Close Brothers has said “unfavourable market conditions” will hit its asset management and market-making divisions in the first quarter of the 2024 financial year, with the merchant banking group planning to hire more staff and make acquisitions to drive growth.
The group noted that its banking business has seen strong margins and a stable credit performance, with its loan book growing three per cent in the three months to 31 October and 7.5 per cent year-on-year to £9.8bn.
Close Brothers reiterated its expectation that banking costs would be between eight and 10 per cent for 2024.
Shares in the FTSE 250-listed bank have sunk 29 per cent this year after it revealed in January that it was setting aside funds for bad loans in Novitas, the legal finance specialist it acquired in 2017.
The group said in a quarterly update on Thursday that its asset management sector saw a £200m fall in managed assets from the previous quarter to £16.2bn, with total assets down £300m to £17bn, reflecting “unfavourable market movements”.
Close Brothers announced that it would increase hiring and “in-fill acquisitions” to drive growth in its asset management division.
Winterflood was hit by “a further weakening of investor appetite and market uncertainty”, the group said, resulting in an operating loss of £2.5m.
The group’s common equity Tier 1 ratio, which measures a bank’s financial strength, was 12.7 per cent as of 31 October, down from 13.3 per cent on 31 July.

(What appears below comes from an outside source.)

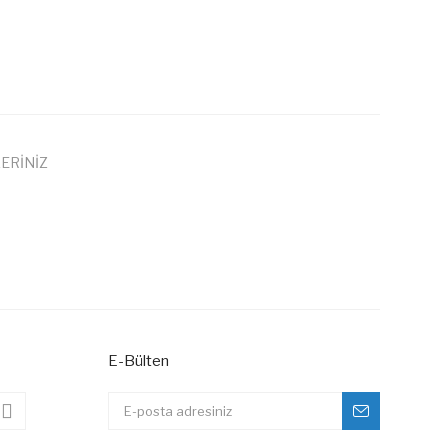
ERİNİZ
 iletebilirsiniz.
E-Bülten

“Performance in the first quarter of 2024 reflected continued momentum in banking, whilst our market-facing businesses were impacted by unfavourable market conditions,” said chief executive Adrian Sainsbury.
“By maintaining our pricing discipline, active management of costs and consistent approach to lending through the cycle, we are able to support our customers and clients through these uncertain times.”